With energy prices rising as winter approaches, some customers are starting to shop around for new natural gas providers who may have cheaper rates than utility companies.
While energy providers sometimes offer more competitive rates, utility experts say customers should do their homework before switching and make sure they know exactly what contract terms they’re signing into.
“Understand what you are shopping for. Read the fine print. Understand the (financial) impact the purchases will have,” said Nils Hagen-Frederiksen, spokesman for the State Utilities Commission.
When looking at your natural gas utility bill, there are two sets of rates that affect the monthly cost: supply and distribution. The distribution rate is generally stable and cannot be changed, but supply can fluctuate depending on the time of year and demand for natural gas.
This happened in October, when Columbia Gas’ supply charges more than doubled from 0.32613 per therm to 0.74566, and utility companies in eastern Pennsylvania experienced even higher price increases.

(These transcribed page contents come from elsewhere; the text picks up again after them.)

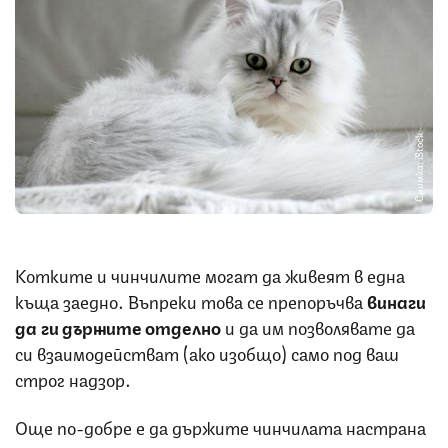
Снимка: iStock
Котките и чинчилите могат да живеят в една
къща заедно. Въпреки това се препоръчва
винаги
да ги държите отделно
и да им позволявате да
си взаимодействат (ако изобщо) само под ваш
строг надзор.
Още по-добре е да държите чинчилата настрана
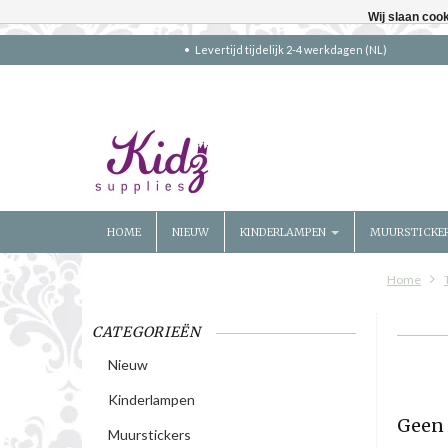
Wij slaan coo
Levertijd tijdelijk 2-4 werkdagen (NL)
HOME
NIEUW
KINDERLAMPEN
MUURSTICKE
Home
CATEGORIEËN
Nieuw
Kinderlampen
Geen 
Muurstickers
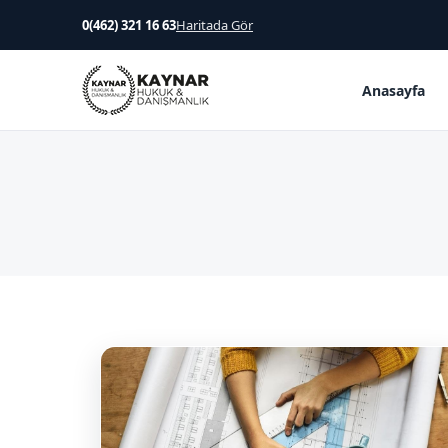
0(462) 321 16 63
Haritada Gör
Anasayfa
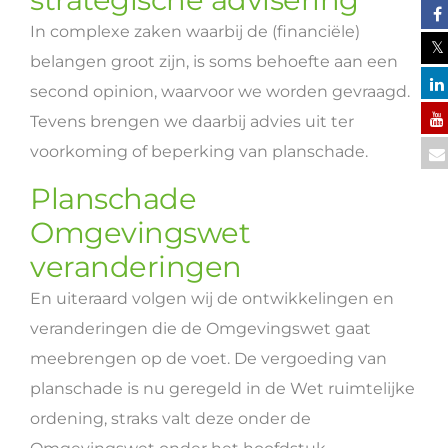
In complexe zaken waarbij de (financiële)
belangen groot zijn, is soms behoefte aan een
second opinion, waarvoor we worden gevraagd.
Tevens brengen we daarbij advies uit ter
voorkoming of beperking van planschade.
Planschade
Omgevingswet
veranderingen
En uiteraard volgen wij de ontwikkelingen en
veranderingen die de Omgevingswet gaat
meebrengen op de voet. De vergoeding van
planschade is nu geregeld in de Wet ruimtelijke
ordening, straks valt deze onder de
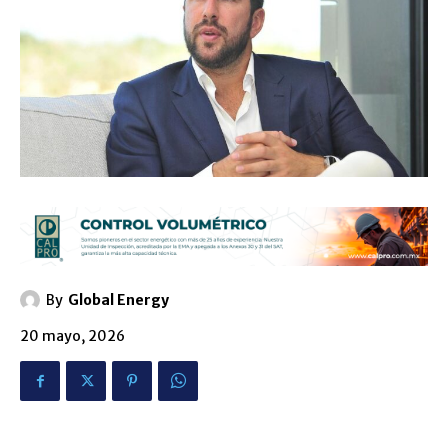
By
Global Energy
20 mayo, 2026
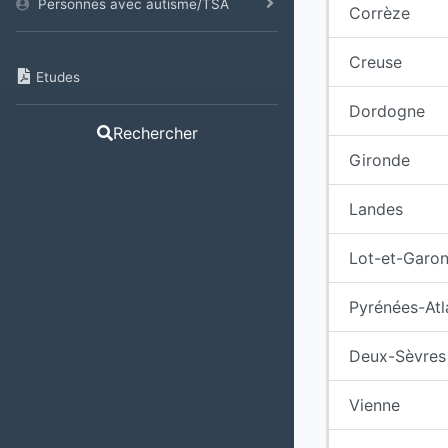
Personnes avec autisme/TSA
Corrèze
Creuse
Etudes
Dordogne
Rechercher
Gironde
Landes
Lot-et-Garo
Pyrénées-Atl
Deux-Sèvres
Vienne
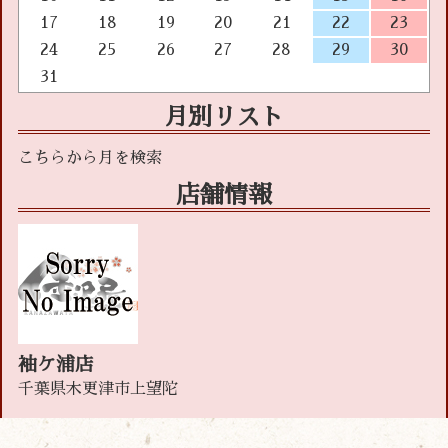
17
18
19
20
21
22
23
24
25
26
27
28
29
30
31
月別リスト
店舗情報
袖ケ浦店
千葉県木更津市上望陀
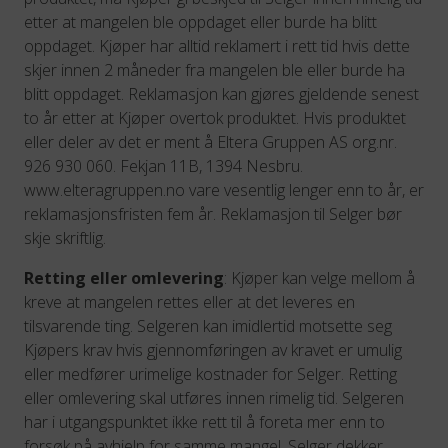
etter at mangelen ble oppdaget eller burde ha blitt
oppdaget. Kjøper har alltid reklamert i rett tid hvis dette
skjer innen 2 måneder fra mangelen ble eller burde ha
blitt oppdaget. Reklamasjon kan gjøres gjeldende senest
to år etter at Kjøper overtok produktet. Hvis produktet
eller deler av det er ment å Eltera Gruppen AS org.nr.
926 930 060. Fekjan 11B, 1394 Nesbru.
www.elteragruppen.no vare vesentlig lenger enn to år, er
reklamasjonsfristen fem år. Reklamasjon til Selger bør
skje skriftlig.
Retting eller omlevering
: Kjøper kan velge mellom å
kreve at mangelen rettes eller at det leveres en
tilsvarende ting. Selgeren kan imidlertid motsette seg
Kjøpers krav hvis gjennomføringen av kravet er umulig
eller medfører urimelige kostnader for Selger. Retting
eller omlevering skal utføres innen rimelig tid. Selgeren
har i utgangspunktet ikke rett til å foreta mer enn to
forsøk på avhjelp for samme mangel. Selger dekker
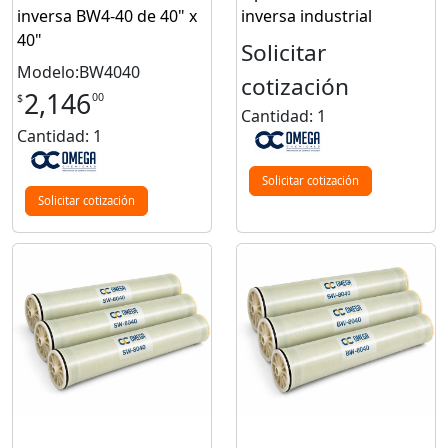
inversa BW4-40 de 40" x
inversa industrial
40"
Solicitar
Modelo:BW4040
cotización
2,146
00
$
Cantidad: 1
Cantidad: 1
Solicitar cotización
Solicitar cotización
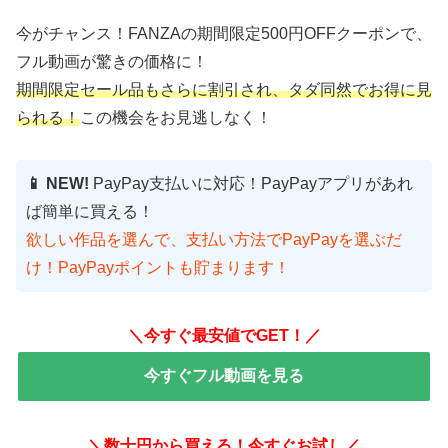
今がチャンス！FANZAの期間限定500円OFFクーポンで、
フル動画が驚きの価格に！
期間限定セール品もさらに割引され、タダ同然でお得に見
られる！
この機会をお見逃しなく！
📱 NEW!
PayPay支払いに対応！PayPayアプリがあれ
ば簡単に買える！
欲しい作品を選んで、支払い方法でPayPayを選ぶだ
け！PayPayポイントも貯まります！
＼今すぐ最安値でGET！／
今すぐフル動画を見る
＼数十円から買える！今すぐお試し／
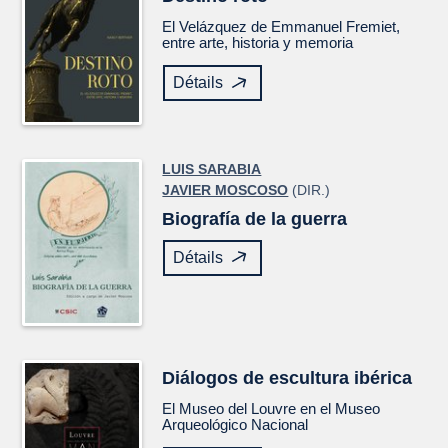
El
Velázquez
de Emmanuel Fremiet,
entre arte, historia y memoria
Détails
LUIS SARABIA
JAVIER MOSCOSO
(DIR.)
Biografía de la guerra
Détails
Diálogos de escultura ibérica
El Museo del Louvre en el Museo
Arqueológico Nacional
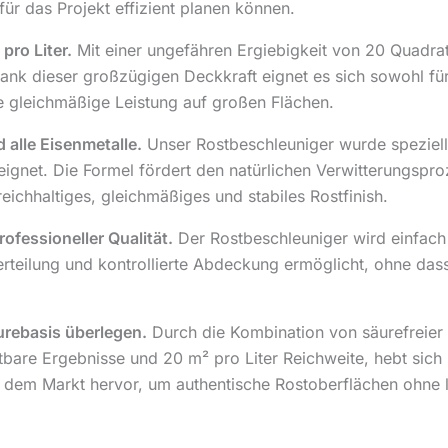
für das Projekt effizient planen können.
pro Liter.
Mit einer ungefähren Ergiebigkeit von 20 Quadrat
ank dieser großzügigen Deckkraft eignet es sich sowohl für
ne gleichmäßige Leistung auf großen Flächen.
 alle Eisenmetalle.
Unser Rostbeschleuniger wurde speziell f
eignet. Die Formel fördert den natürlichen Verwitterungspr
reichhaltiges, gleichmäßiges und stabiles Rostfinish.
fessioneller Qualität.
Der Rostbeschleuniger wird einfach 
 Verteilung und kontrollierte Abdeckung ermöglicht, ohne d
urebasis überlegen.
Durch die Kombination von säurefreier Si
htbare Ergebnisse und 20 m² pro Liter Reichweite, hebt sich
f dem Markt hervor, um authentische Rostoberflächen ohne la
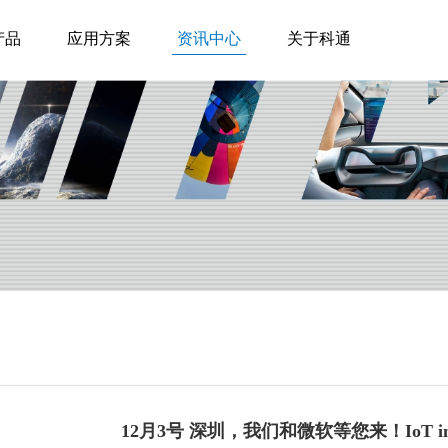
产品
应用方案
资讯中心
关于科通
12月3号 深圳，我们和微软等您来！IoT in Act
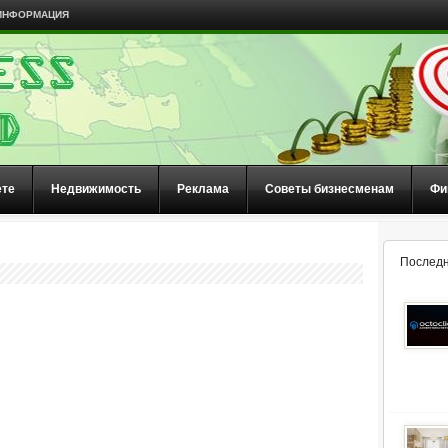
ИНФОРМАЦИЯ
ете
Недвижимость
Реклама
Советы бизнесменам
Фи
Последн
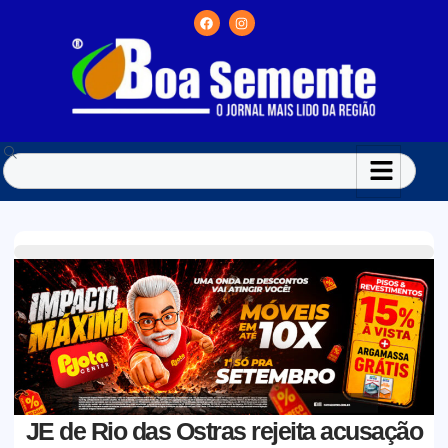
JE de Rio das Ostras rejeita acusação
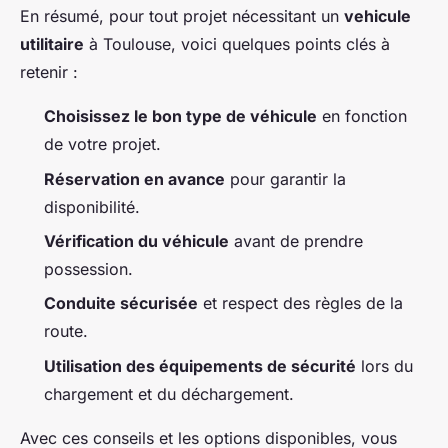
En résumé, pour tout projet nécessitant un
vehicule
utilitaire
à Toulouse, voici quelques points clés à
retenir :
Choisissez le bon type de véhicule
en fonction
de votre projet.
Réservation en avance
pour garantir la
disponibilité.
Vérification du véhicule
avant de prendre
possession.
Conduite sécurisée
et respect des règles de la
route.
Utilisation des équipements de sécurité
lors du
chargement et du déchargement.
Avec ces conseils et les options disponibles, vous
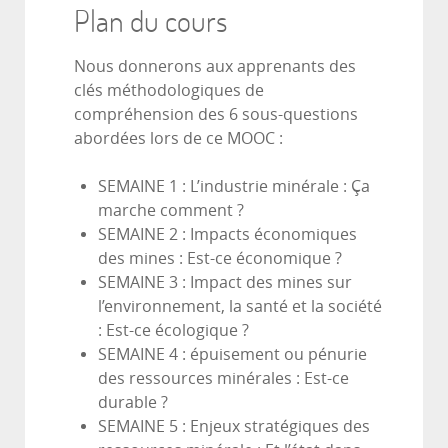
Plan du cours
Nous donnerons aux apprenants des
clés méthodologiques de
compréhension des 6 sous-questions
abordées lors de ce MOOC :
SEMAINE 1 : L’industrie minérale : Ça
marche comment ?
SEMAINE 2 : Impacts économiques
des mines : Est-ce économique ?
SEMAINE 3 : Impact des mines sur
l’environnement, la santé et la société
: Est-ce écologique ?
SEMAINE 4 : épuisement ou pénurie
des ressources minérales : Est-ce
durable ?
SEMAINE 5 : Enjeux stratégiques des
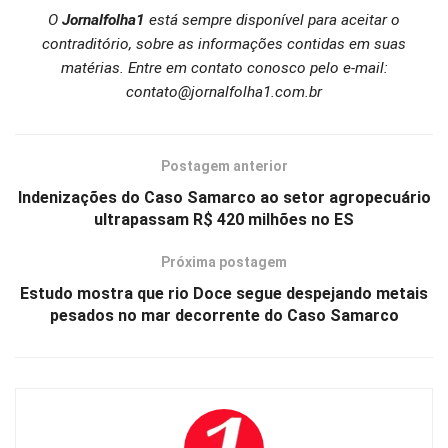
O
Jornalfolha1
está sempre disponível para aceitar o
contraditório, sobre as informações contidas em suas
matérias. Entre em contato conosco pelo e-mail:
contato@jornalfolha1.com.br
Postagem anterior
Indenizações do Caso Samarco ao setor agropecuário
ultrapassam R$ 420 milhões no ES
Próxima postagem
Estudo mostra que rio Doce segue despejando metais
pesados no mar decorrente do Caso Samarco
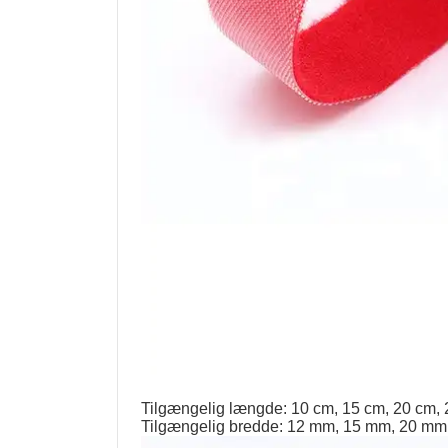
Tilgængelig længde: 10 cm, 15 cm, 20 cm, 
Tilgængelig bredde: 12 mm, 15 mm, 20 mm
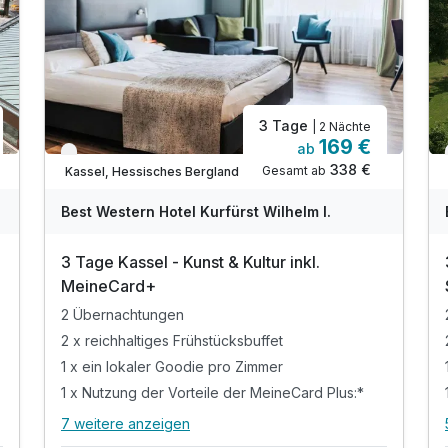
3 Tage
| 2 Nächte
169 €
ab
Verfügbar bis Dezember
338 €
Gesamt ab
Kassel, Hessisches Bergland
Best Western Hotel Kurfürst Wilhelm I.
3 Tage Kassel - Kunst & Kultur inkl.
MeineCard+
2 Übernachtungen
2 x reichhaltiges Frühstücksbuffet
1 x ein lokaler Goodie pro Zimmer
1 x Nutzung der Vorteile der MeineCard Plus:*
7 weitere anzeigen
Alle Inklusivleistungen
11 enthalten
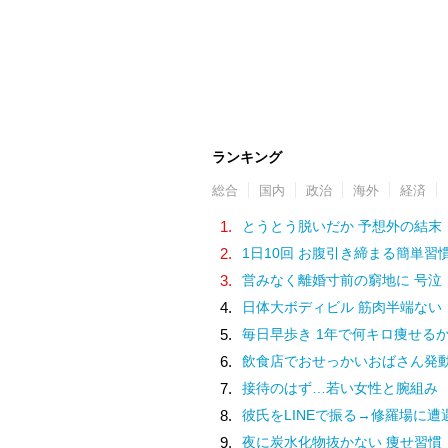
ランキング
総合
国内
政治
海外
経済
1.
とうとう脱いだか 予想外の結末
2.
1日10回 お腹引き締まる簡単習
3.
営みなく離婚寸前の窮地に 号泣
4.
日体大ボディビル 筋肉半端ない
5.
毎日早歩き 1年で何キロ痩せる
6.
飲食店でおせっかいおばさん発
7.
接待のはず…若い女性と腕組み
8.
彼氏をLINEで振る→修羅場に遭
9.
夜に炭水化物抜かない 痩せ習慣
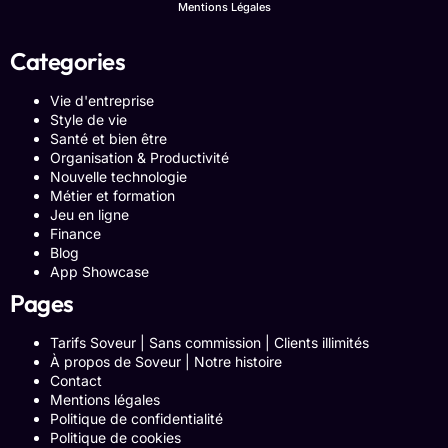
Mentions Légales
Categories
Vie d'entreprise
Style de vie
Santé et bien être
Organisation & Productivité
Nouvelle technologie
Métier et formation
Jeu en ligne
Finance
Blog
App Showcase
Pages
Tarifs Soveur | Sans commission | Clients illimités
À propos de Soveur | Notre histoire
Contact
Mentions légales
Politique de confidentialité
Politique de cookies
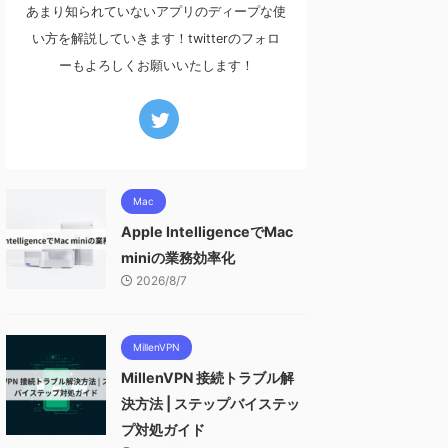
あまり知られていないアプリのディープな使
い方を解説していきます！twitterのフォロ
ーもよろしくお願いいたします！
Mac
Apple IntelligenceでMac
miniの業務効率化
2026/8/7
MillenVPN
MillenVPN 接続トラブル解
決方法 | ステップバイステッ
プ対処ガイド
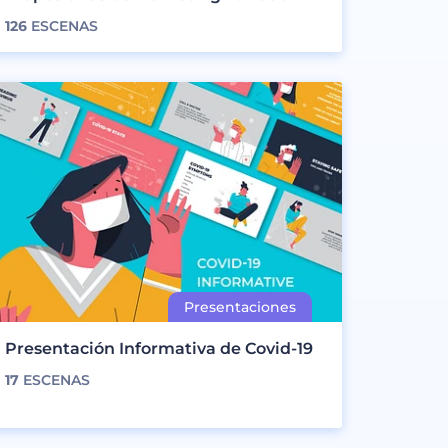
126
ESCENAS
Presentación Informativa de Covid-19
17
ESCENAS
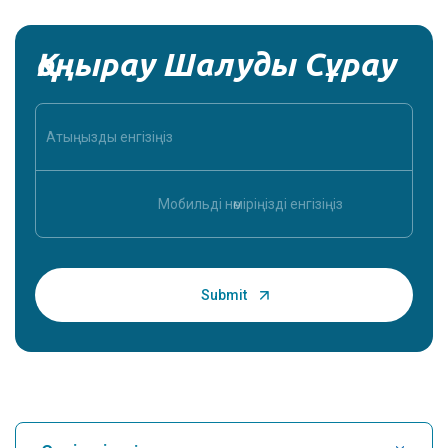
Қоңырау Шалуды Сұрау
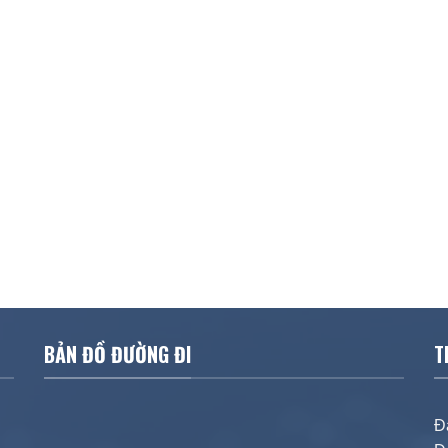
BẢN ĐỒ ĐƯỜNG ĐI
T
Đ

This rate will remain the same in the last quarter of this year and will be adjusted again in January, but it may not drop as fast as the supply rate offered by dozens of companies that consumers can choose from.
Hagen-Frederiksen directed people to www.pagasswitch.com, which offers information and rate comparisons for customers. There are many options from over 60 companies that offer a variety of terms at different costs with variable or fixed rates at different contract lengths.
“You don’t change your utility or your bill. You change the entity that gives you the natural gas you use,” Hagen-Frederiksen said. “These are competitively priced. But read the fine print, understand the terms, read your bill and check the historical figures.
On every utility bill, there is a “price to compare” number telling consumers what they are paying for supply costs. Because utility companies update this figure quarterly and “spread” purchases over several months, the spikes and dips aren’t as steep as what providers may offer for variable rates.
“The wholesale market can be volatile, and has been since the war in Ukraine, inflation and the colder months ahead,” said Terry Fitzpatrick, president of the Energy Association of Pennsylvania, which represents utility companies. public.
He said utility companies typically get better long-term prices through their buying process, but acknowledged there may be deals for savvy consumers. Fitzpatrick, who previously served as PUC commissioner, said if people decide to sign a contract with a supplier, they need to pay attention to the details of the contract and know when the term is up. Otherwise, they could be renewed automatically at a variable monthly rate if the consumer does not make a new selection at the end of the contract.
“Be diligent if you do. Don’t be on autopilot,” Fitzpatrick said. “Do you want to actively participate in price comparison and ensure that at the end of your contract, you are making the best choice for you?”
Purchasing energy is nothing new in Pennsylvania since deregulation a quarter century ago. Customers were able to start purchasing electricity tariffs from suppliers in late 1996, and the natural gas supply market opened three years later. But with higher prices now, it becomes more attractive to consumers.
One such supplier, York-based Shipley Energy, said it has seen an increase in new customers since October, when higher rates took effect at many Pennsylvania utilities. Its current fixed rate at 0.689 per therm is lower than Columbia’s price, but it comes with a 12-month contract, which means it could potentially be higher than the utility rate if it drops over the course of next year.
Laura Greenholt, Shipley’s vice president of marketing, noted that their discounted rate will save consumers money during the colder months of the year, from December to March, when people use the most natural gas.
“We’re in a much better supply situation here, which is helping prices come down,” Greenholt said. “It’s a pretty low effort to do your homework. There is the PUC shopping website, which has a lot of information about vendors and they can compare options.
Customers who sign up won’t notice any changes except for the name of the “supply” company on their bill, which is still from the utility company. The registration process is simple and can be done online or over the phone, provided the customer has their account information. Some vendors even offer perks, she said, including Shipley’s rewards program that offers a 3% cashback on purchases.
“It’s pretty consistent. They don’t need to swap gear,” Greenholt said. “They just need to go online and register…and provide their account number.”
When a person’s contract with a provider ends, they can shop again or they will automatically be listed on the provider’s variable rate from month to month. Another option is to notify your utility company that you intend to revert to their rate, which is purchased in the wholesale market and may be competitive over time.
“If you choose the default price (utility price), they’re effectively buying on your behalf,” Hagen-Frederiksen said.
Hagen-Frederiksen compared the deregulated market to buying Pepsi or Coca-Cola at a grocery store. Some customers may buy a brand every visit, regardless of price, while others decide to buy the cheapest option on that particular date.
“Most people don’t think about that. … Just like electricity, consumers don’t have to shop (for natural gas),” he said. “Whether you want to go shopping is a personal decision.”